Take the entries below and print, exactly, the stretch from the line containing "1: (994, 681, 0.74)" through the line containing "19: (461, 435, 0.69)", both included.

Records shown START

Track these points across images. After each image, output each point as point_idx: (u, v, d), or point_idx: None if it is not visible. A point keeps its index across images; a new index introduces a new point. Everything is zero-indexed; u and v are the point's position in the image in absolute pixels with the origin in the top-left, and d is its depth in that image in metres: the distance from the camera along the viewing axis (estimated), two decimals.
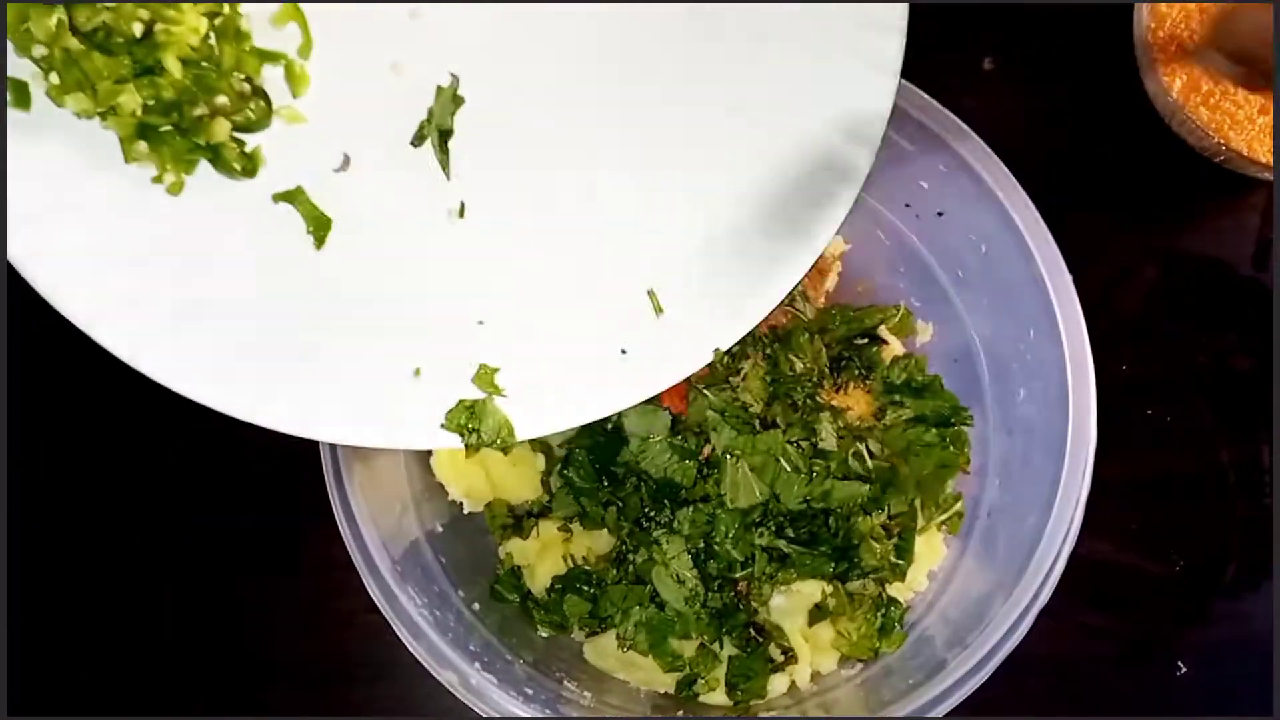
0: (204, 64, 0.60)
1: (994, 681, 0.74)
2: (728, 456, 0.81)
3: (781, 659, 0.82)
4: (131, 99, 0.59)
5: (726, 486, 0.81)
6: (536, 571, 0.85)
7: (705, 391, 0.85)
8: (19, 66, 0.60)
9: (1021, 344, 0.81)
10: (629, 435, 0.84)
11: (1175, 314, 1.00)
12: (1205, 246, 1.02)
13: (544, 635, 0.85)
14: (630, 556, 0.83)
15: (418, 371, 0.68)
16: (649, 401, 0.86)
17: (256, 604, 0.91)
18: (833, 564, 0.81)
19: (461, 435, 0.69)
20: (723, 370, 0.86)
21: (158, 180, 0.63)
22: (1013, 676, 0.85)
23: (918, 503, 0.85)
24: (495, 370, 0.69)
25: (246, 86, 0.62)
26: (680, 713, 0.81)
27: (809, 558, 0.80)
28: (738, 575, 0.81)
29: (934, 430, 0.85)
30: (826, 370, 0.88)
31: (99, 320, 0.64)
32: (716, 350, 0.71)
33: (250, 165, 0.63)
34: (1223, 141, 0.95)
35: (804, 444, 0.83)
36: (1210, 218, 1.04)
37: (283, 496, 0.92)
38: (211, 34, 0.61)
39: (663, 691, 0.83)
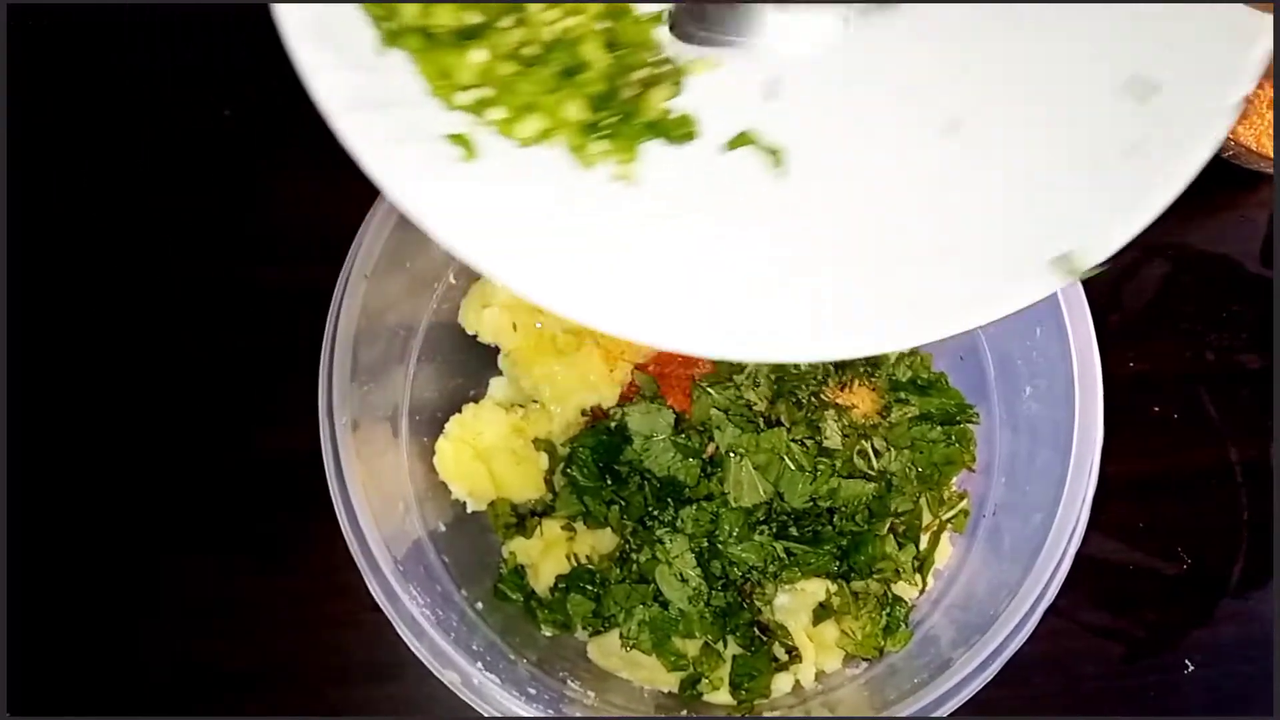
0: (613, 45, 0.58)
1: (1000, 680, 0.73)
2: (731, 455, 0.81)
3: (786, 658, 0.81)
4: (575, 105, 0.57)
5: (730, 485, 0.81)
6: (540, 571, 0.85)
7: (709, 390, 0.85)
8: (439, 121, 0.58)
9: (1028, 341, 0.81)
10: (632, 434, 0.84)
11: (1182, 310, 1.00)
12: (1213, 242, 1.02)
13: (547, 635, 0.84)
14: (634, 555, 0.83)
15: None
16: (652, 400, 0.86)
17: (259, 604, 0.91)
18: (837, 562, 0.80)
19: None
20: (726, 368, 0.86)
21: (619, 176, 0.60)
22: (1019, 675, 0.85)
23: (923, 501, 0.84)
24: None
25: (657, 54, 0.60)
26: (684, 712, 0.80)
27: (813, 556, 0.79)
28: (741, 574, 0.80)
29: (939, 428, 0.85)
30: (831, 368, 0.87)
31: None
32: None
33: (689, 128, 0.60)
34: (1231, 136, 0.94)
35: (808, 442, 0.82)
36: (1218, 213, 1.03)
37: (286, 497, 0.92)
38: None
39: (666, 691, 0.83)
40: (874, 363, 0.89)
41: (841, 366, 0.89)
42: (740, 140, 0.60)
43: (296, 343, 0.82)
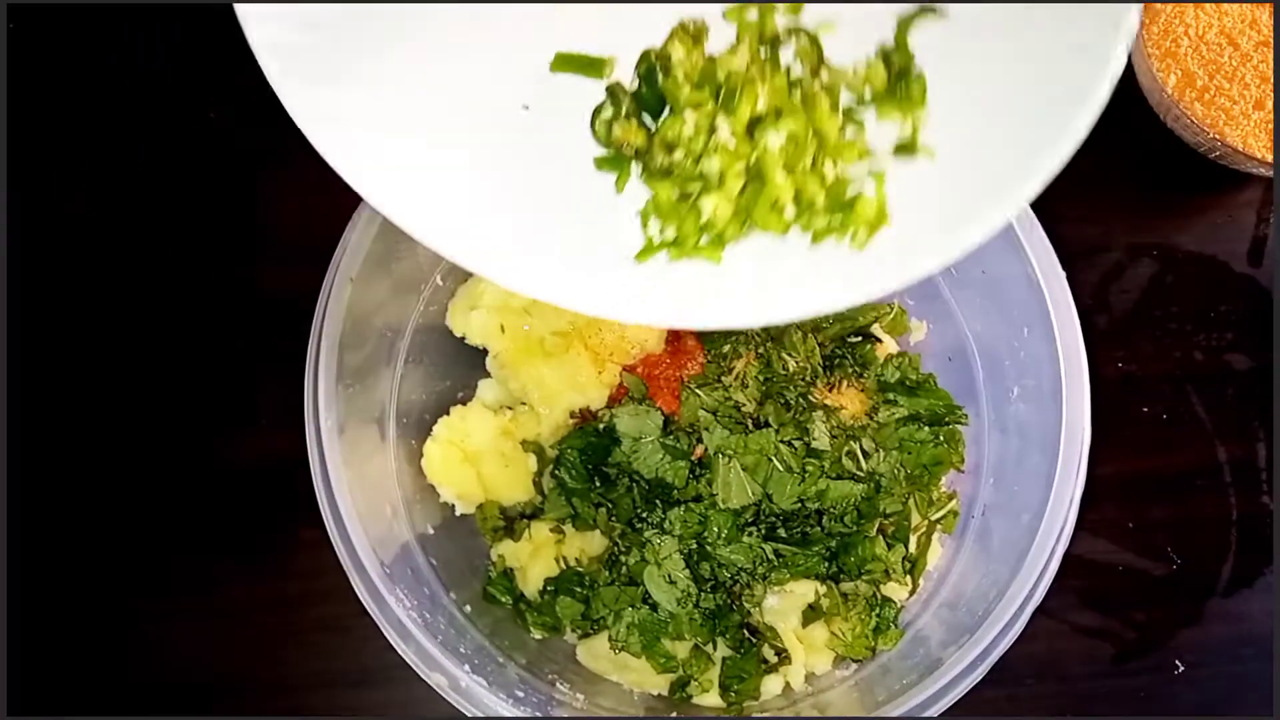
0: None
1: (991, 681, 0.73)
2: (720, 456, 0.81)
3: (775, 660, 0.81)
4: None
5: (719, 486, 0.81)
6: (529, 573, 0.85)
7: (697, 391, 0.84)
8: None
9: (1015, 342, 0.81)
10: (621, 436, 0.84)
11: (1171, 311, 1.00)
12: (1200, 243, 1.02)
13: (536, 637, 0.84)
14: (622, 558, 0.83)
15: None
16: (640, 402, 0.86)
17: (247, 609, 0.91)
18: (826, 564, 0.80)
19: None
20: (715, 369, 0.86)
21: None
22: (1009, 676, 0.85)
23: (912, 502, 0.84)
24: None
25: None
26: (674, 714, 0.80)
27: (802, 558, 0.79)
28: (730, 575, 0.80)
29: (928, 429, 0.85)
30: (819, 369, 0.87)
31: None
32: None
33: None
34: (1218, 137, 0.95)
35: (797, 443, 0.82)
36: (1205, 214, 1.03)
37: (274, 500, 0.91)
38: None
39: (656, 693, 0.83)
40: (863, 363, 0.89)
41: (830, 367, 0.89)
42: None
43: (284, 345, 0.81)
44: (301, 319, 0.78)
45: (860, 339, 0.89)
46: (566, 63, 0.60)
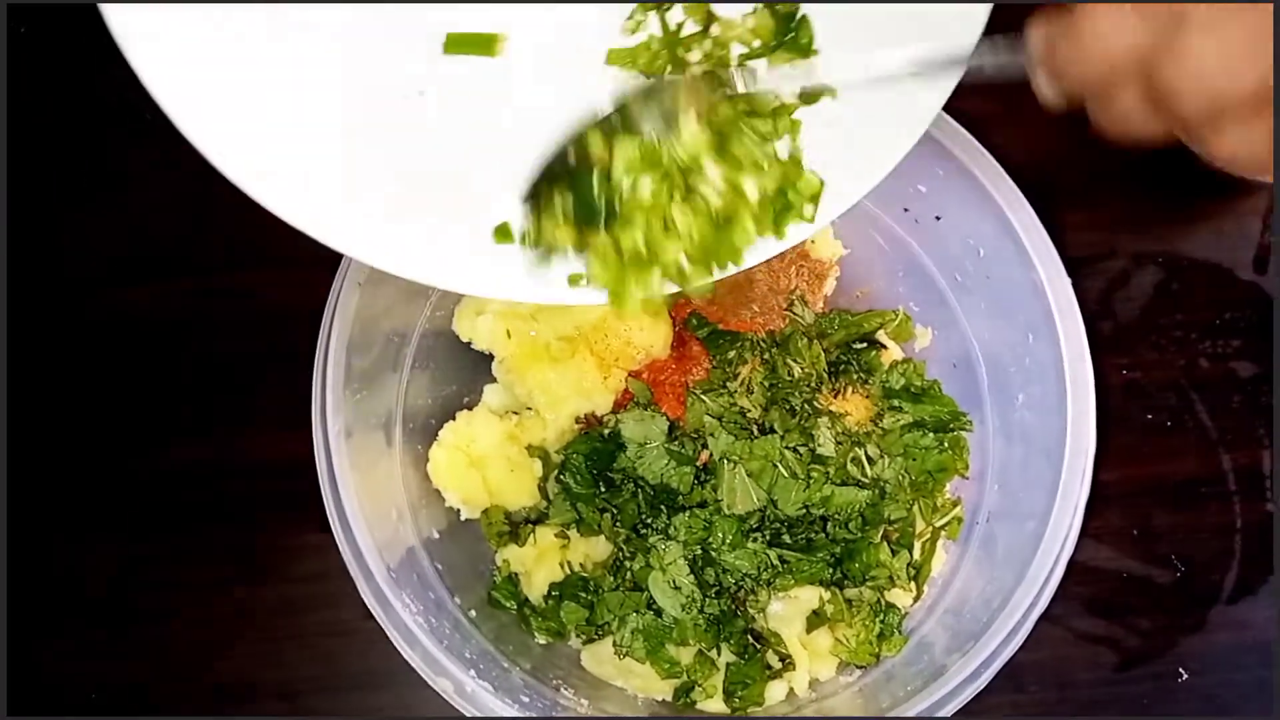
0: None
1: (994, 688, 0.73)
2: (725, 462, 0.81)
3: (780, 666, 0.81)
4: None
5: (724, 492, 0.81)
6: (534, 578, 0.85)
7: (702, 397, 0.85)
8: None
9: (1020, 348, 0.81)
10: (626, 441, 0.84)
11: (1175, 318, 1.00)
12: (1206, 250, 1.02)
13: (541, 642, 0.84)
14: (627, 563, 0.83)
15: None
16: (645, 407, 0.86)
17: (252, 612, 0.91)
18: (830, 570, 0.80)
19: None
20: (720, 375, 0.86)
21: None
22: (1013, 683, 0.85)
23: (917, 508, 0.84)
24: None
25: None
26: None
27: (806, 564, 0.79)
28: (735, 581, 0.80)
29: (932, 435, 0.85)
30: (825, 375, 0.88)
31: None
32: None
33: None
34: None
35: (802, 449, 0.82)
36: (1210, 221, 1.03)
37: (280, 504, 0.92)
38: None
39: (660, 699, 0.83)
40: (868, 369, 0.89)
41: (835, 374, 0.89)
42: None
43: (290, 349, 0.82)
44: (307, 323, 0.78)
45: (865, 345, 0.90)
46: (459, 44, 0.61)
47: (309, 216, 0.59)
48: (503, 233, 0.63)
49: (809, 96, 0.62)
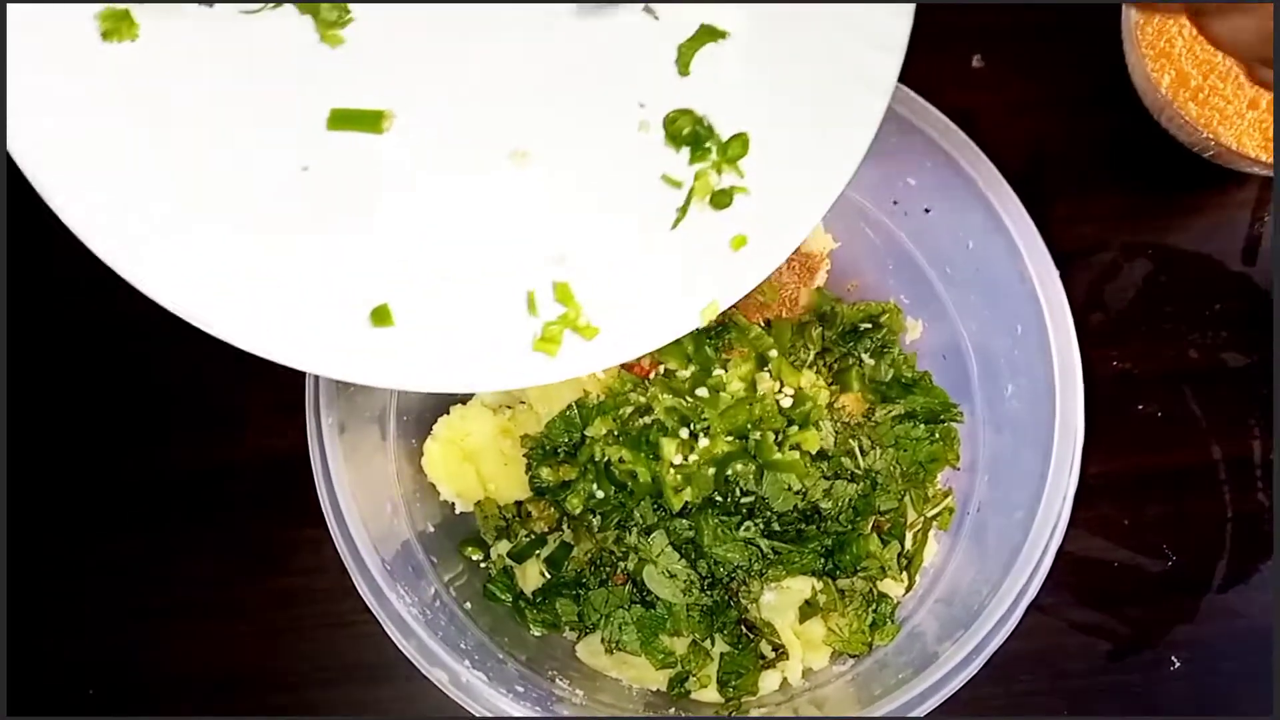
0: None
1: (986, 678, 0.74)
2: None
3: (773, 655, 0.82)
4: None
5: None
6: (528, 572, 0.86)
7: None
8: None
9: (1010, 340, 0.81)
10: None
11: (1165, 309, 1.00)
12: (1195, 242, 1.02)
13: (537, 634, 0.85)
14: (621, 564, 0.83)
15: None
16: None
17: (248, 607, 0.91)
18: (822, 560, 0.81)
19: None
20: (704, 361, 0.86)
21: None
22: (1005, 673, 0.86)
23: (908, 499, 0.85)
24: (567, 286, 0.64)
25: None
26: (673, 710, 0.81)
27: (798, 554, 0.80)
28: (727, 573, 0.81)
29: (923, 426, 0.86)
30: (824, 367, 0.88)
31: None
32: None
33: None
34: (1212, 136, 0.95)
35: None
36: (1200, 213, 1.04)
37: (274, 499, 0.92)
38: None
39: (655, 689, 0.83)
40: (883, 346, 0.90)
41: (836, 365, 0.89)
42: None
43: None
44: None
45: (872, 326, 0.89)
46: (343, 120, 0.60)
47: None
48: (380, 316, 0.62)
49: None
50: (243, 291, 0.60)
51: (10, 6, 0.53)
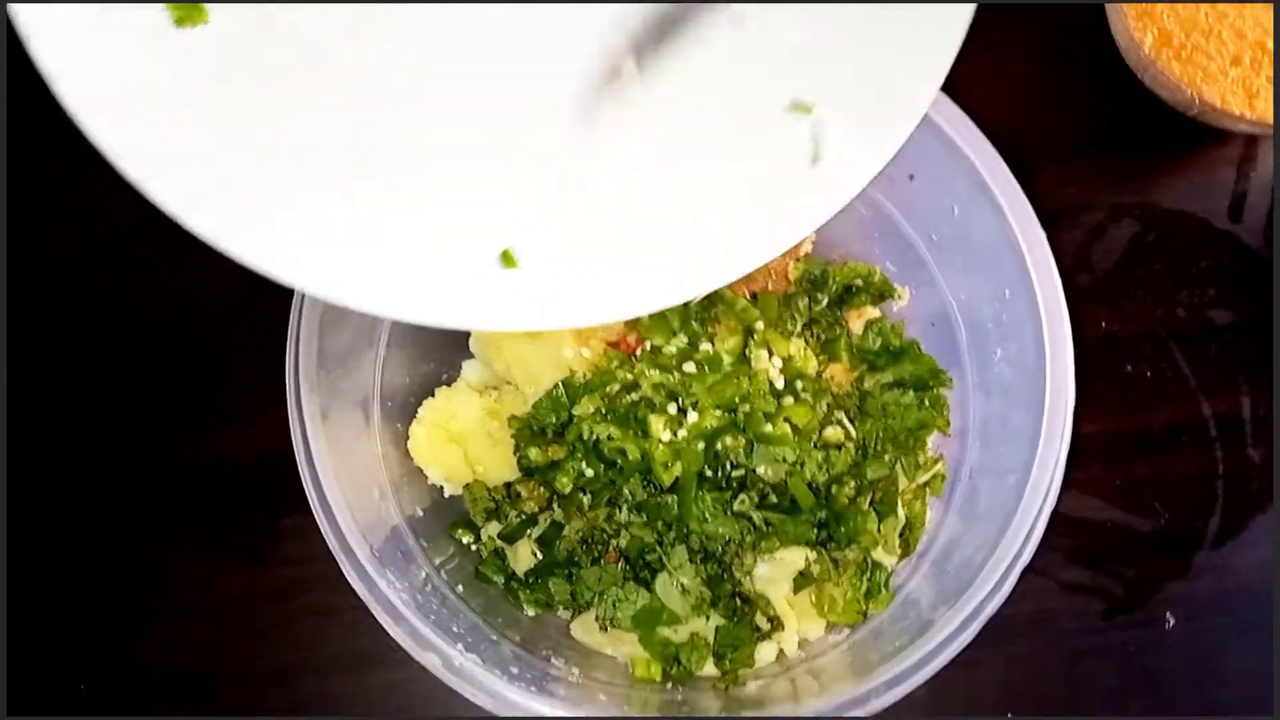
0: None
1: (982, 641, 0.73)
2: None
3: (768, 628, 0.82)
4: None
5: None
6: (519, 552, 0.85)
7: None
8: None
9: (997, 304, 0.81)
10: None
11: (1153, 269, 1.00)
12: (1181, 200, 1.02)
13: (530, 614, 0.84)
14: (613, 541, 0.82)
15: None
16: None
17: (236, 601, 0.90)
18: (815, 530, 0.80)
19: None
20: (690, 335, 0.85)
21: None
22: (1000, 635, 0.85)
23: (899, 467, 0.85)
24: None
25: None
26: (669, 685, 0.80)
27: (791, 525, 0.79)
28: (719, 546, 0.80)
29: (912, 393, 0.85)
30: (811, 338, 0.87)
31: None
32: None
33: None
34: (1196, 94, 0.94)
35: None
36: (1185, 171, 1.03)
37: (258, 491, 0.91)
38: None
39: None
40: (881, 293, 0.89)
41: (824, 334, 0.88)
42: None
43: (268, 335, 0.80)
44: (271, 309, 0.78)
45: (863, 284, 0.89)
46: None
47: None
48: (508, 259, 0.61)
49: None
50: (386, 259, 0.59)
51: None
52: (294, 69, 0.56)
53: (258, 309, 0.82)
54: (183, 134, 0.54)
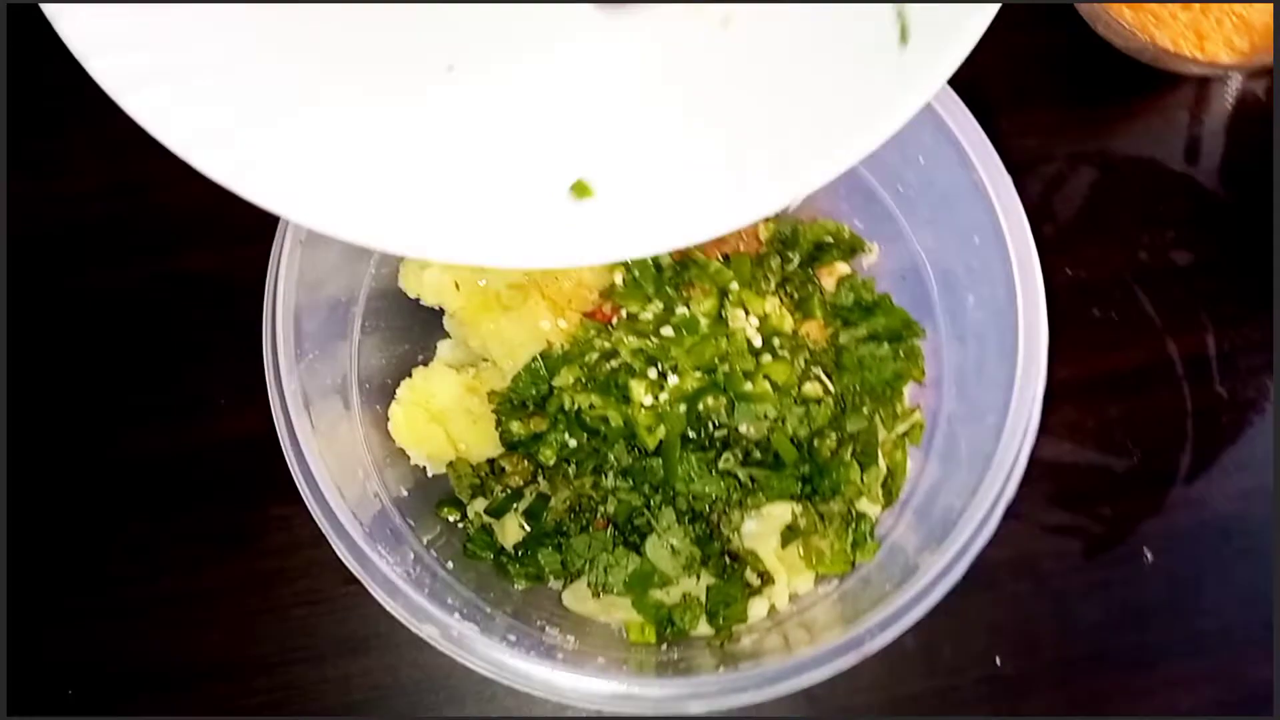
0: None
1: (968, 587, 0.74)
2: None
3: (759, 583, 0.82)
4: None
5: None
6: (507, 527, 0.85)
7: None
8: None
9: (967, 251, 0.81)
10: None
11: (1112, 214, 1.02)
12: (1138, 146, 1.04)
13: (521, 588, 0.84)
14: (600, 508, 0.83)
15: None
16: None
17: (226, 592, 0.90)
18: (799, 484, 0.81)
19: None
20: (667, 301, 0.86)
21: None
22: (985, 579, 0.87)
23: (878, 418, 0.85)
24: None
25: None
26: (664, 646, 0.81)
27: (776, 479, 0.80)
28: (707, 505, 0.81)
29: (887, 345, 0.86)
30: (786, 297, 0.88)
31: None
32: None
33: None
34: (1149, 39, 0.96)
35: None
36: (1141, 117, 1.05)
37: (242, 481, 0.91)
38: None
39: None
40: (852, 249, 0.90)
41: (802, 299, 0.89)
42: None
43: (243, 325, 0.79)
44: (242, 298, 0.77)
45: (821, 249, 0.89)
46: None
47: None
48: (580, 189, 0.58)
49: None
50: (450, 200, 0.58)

Records shown END

Answer to the problem:
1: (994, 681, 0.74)
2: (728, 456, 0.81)
3: (781, 659, 0.82)
4: (131, 99, 0.59)
5: (726, 486, 0.81)
6: (536, 571, 0.85)
7: (705, 391, 0.85)
8: (19, 66, 0.60)
9: (1021, 344, 0.81)
10: (629, 435, 0.84)
11: (1175, 314, 1.00)
12: (1205, 246, 1.02)
13: (544, 635, 0.85)
14: (630, 556, 0.83)
15: (418, 371, 0.68)
16: (649, 401, 0.86)
17: (256, 604, 0.91)
18: (833, 564, 0.81)
19: (461, 435, 0.69)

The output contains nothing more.